Adding these methods at the VM level permits use by JDK libraries in support of JDK 8 features, while also opening up the possibility of later exporting the base functionality via new java.util.concurrent APIs. This may become essential to allow people developing non-JDK low-level libraries if upcoming modularity support makes these methods impossible for others to access.

Description

The three methods provide the three different kinds of memory fences that some compilers and processors need to ensure that particular accesses (loads and stores) do not become reordered. In practice, they are identical in effect to existing getXXXVolatile, putXXXVolatile, and putOrderedXXX methods, except that they do not actually perform an access; they just ensure the ordering. However, they conceptually differ in one way: According to the current JMM, some language-level uses of volatile may be reordered with some uses of non-volatile variables. But this would not be allowed here. (It is not allowed in the current intrinsics either, but this is an undocumented difference between intrinsics-based vs language-based volatile access.)

The three methods are:

/**
 * Ensures lack of reordering of loads before the fence
 * with loads or stores after the fence.
 */
void loadFence();

/**
 * Ensures lack of reordering of stores before the fence
 * with loads or stores after the fence.
 */
void storeFence();

/**
 * Ensures lack of reordering of loads or stores before the fence
 * with loads or stores after the fence.
 */
void fullFence();

While there is nothing at all "unsafe" about the three methods, by convention, Unsafe currently houses related methods for per-use volatile and atomic operations, so seems to be the best home for these methods.

The javadoc could be made more rigorous, although cannot be specified in terms of the JMM because it doesn't cover "per-use volatileness". So, leaving them in this simple form probably best conveys intent to target users. Also, it is probably impossible (because of likely existing usage dependencies) to at the same time make explicit and slightly weaken the minimally required reordering properties of existing volatile access intrinsics. However, the presence of fence intrinsics allows users to unambiguously obtain these effects when needed.

Hotspot Implementation

The three methods can be implemented in terms of the existing acquire, release, and volatile fence methods available across c1, c2, and the interpreter/runtime, plus, when applicable, suppressing internal compiler reorderings and value reuse.

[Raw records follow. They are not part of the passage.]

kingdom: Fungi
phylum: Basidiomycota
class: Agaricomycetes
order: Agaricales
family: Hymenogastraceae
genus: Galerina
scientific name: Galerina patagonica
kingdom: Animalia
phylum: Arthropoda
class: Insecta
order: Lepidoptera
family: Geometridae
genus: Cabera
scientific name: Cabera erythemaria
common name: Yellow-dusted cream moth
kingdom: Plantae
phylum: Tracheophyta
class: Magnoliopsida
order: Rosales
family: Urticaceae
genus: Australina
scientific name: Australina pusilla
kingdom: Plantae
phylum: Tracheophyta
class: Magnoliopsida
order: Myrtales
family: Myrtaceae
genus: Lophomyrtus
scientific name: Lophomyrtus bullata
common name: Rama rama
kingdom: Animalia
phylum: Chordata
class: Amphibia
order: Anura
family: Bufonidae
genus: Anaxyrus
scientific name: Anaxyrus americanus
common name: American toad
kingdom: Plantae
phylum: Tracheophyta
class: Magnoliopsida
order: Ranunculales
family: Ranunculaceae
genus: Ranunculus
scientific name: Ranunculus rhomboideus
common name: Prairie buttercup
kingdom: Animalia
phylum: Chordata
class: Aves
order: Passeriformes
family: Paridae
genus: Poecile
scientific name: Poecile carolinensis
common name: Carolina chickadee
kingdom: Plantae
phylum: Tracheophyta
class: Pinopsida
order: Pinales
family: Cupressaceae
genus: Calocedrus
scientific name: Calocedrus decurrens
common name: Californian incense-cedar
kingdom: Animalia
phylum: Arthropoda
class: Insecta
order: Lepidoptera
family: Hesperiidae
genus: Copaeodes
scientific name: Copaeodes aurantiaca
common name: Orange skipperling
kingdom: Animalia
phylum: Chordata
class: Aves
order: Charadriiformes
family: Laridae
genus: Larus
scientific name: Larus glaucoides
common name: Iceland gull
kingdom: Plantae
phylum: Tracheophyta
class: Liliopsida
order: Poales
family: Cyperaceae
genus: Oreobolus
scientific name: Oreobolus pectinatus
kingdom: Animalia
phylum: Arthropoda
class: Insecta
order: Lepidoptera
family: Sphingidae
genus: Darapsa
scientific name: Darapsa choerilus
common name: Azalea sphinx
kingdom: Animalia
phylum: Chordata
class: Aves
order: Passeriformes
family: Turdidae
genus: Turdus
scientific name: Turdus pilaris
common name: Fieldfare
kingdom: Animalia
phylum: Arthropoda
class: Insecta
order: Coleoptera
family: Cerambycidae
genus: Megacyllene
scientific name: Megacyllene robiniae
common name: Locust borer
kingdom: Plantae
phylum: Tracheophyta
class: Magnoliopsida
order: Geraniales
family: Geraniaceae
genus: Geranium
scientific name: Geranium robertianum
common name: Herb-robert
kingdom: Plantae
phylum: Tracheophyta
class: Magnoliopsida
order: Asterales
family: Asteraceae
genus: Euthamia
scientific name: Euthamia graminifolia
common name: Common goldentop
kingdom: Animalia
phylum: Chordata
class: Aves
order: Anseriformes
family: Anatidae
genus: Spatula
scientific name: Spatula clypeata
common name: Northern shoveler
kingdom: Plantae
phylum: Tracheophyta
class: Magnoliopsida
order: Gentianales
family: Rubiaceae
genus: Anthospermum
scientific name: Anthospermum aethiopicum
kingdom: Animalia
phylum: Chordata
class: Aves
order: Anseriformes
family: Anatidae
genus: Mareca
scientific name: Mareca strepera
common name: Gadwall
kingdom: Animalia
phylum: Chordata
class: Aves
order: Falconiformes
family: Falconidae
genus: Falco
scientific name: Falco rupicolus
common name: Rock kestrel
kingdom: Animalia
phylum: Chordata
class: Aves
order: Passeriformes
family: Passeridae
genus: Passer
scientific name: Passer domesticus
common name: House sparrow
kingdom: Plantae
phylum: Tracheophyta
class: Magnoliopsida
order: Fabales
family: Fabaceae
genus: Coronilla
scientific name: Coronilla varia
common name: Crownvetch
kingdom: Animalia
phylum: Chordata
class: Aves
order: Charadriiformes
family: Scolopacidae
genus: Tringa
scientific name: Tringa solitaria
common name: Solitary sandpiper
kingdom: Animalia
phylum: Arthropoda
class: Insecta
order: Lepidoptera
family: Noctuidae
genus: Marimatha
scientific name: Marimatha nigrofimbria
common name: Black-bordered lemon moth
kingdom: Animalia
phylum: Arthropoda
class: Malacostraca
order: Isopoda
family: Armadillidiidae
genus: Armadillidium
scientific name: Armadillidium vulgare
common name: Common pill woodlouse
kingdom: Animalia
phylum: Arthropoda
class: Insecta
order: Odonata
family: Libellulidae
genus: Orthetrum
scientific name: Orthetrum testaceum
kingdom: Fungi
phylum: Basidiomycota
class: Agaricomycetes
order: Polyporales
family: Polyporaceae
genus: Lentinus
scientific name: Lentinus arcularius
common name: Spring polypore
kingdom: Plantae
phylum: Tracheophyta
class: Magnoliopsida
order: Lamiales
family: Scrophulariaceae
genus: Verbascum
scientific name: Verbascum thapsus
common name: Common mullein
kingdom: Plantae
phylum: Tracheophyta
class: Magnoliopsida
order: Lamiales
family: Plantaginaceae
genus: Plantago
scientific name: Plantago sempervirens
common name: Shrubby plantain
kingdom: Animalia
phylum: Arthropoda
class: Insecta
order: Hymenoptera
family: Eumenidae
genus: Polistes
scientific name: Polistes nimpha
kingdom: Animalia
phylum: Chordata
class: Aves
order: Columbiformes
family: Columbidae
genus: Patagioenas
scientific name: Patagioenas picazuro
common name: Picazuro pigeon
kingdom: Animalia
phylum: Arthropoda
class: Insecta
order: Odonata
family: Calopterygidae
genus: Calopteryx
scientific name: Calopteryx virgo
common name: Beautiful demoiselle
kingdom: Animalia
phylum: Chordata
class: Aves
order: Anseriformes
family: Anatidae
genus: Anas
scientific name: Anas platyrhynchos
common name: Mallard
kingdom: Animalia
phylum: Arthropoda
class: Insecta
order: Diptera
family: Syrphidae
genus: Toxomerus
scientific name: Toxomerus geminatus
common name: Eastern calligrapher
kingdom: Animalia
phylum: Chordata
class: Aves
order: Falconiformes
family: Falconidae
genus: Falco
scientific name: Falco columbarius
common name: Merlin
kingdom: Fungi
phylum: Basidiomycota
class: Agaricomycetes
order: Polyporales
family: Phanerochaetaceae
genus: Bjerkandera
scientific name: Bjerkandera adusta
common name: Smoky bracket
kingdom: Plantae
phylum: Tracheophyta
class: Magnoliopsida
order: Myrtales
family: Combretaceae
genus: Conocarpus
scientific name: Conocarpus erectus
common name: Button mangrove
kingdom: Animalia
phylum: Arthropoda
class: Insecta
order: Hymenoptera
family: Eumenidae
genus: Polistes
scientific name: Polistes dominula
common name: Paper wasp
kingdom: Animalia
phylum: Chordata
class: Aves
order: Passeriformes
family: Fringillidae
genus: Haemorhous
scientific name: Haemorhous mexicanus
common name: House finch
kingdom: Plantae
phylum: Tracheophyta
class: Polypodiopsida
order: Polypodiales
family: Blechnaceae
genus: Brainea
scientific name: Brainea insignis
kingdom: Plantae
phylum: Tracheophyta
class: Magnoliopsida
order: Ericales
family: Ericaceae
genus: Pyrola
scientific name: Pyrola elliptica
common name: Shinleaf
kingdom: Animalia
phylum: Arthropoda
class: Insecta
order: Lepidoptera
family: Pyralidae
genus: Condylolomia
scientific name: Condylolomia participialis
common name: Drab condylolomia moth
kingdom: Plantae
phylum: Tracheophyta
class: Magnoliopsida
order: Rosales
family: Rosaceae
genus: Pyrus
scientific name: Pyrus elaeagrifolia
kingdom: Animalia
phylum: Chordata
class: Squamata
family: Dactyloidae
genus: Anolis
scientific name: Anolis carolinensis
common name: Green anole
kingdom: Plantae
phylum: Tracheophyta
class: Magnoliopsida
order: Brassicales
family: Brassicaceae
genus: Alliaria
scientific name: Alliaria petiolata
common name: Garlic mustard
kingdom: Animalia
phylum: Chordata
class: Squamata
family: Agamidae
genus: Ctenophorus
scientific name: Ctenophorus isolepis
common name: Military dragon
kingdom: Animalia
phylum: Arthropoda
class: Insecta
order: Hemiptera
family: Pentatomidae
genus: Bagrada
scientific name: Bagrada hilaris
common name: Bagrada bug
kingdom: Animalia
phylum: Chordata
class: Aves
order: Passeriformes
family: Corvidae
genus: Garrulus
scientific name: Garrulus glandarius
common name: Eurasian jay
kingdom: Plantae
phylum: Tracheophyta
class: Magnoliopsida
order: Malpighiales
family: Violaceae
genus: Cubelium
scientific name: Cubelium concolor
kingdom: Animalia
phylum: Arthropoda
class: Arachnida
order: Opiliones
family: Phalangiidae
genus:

This requires no new underlying capabailities, but still requires adding to and adapting the code strewn across Hotspot necessary for new intrinsics. Omitting these, here is an implementation sketch:

For c2, implementation amounts to methods that omit all the access code in methods like inline_unsafe_access, leaving only generation of the memory-based fences, plus an internal CPUOrder fence that disables reorderings during optimization. (In the case of fullFence, also cautiously including an acquire fence along with the full volatile fence, to cover the possibility that existing c2 code relies on the presence of MemBarAcquire to detect volatile-ness with respect to loads.)

loadFence: {
  insert_mem_bar(Op_MemBarCPUOrder);
  insert_mem_bar(Op_MemBarAcquire);
}

storeFence: {
  insert_mem_bar(Op_MemBarCPUOrder);
  insert_mem_bar(Op_MemBarRelease);
}

fullFence: {
  insert_mem_bar(Op_MemBarCPUOrder);
  insert_mem_bar(Op_MemBarAcquire);
  insert_mem_bar(Op_MemBarVolatile);
}

For c1, new nodes can be defined with LIRGenerator actions of

loadFence:  { if (os::is_MP()) __ membar_acquire(); }
storeFence: { if (os::is_MP()) __ membar_release(); }
fullFence:  { if (os::is_MP()) __ membar(); }

Plus, for all three, disabling GVN in ValueMap:

xxxxxFence: { kill_memory(); }

And for the C++ runtime versions (in prims/unsafe.cpp), implementing via the existing OrderAccess methods:

loadFence:  { OrderAccess::acquire(); }
storeFence: { OrderAccess::release(); }
fullFence:  { OrderAccess::fence(); }

Testing

The test infrastructure recently set up by Aleksey Shipilev for torture-testing volatiles and atomics is simple to adapt to obtain the same coverage for fence-separated access versus volatiles.

Risks and Assumptions

We assume that Oracle engineers will continue to assist integrating into JDK 8.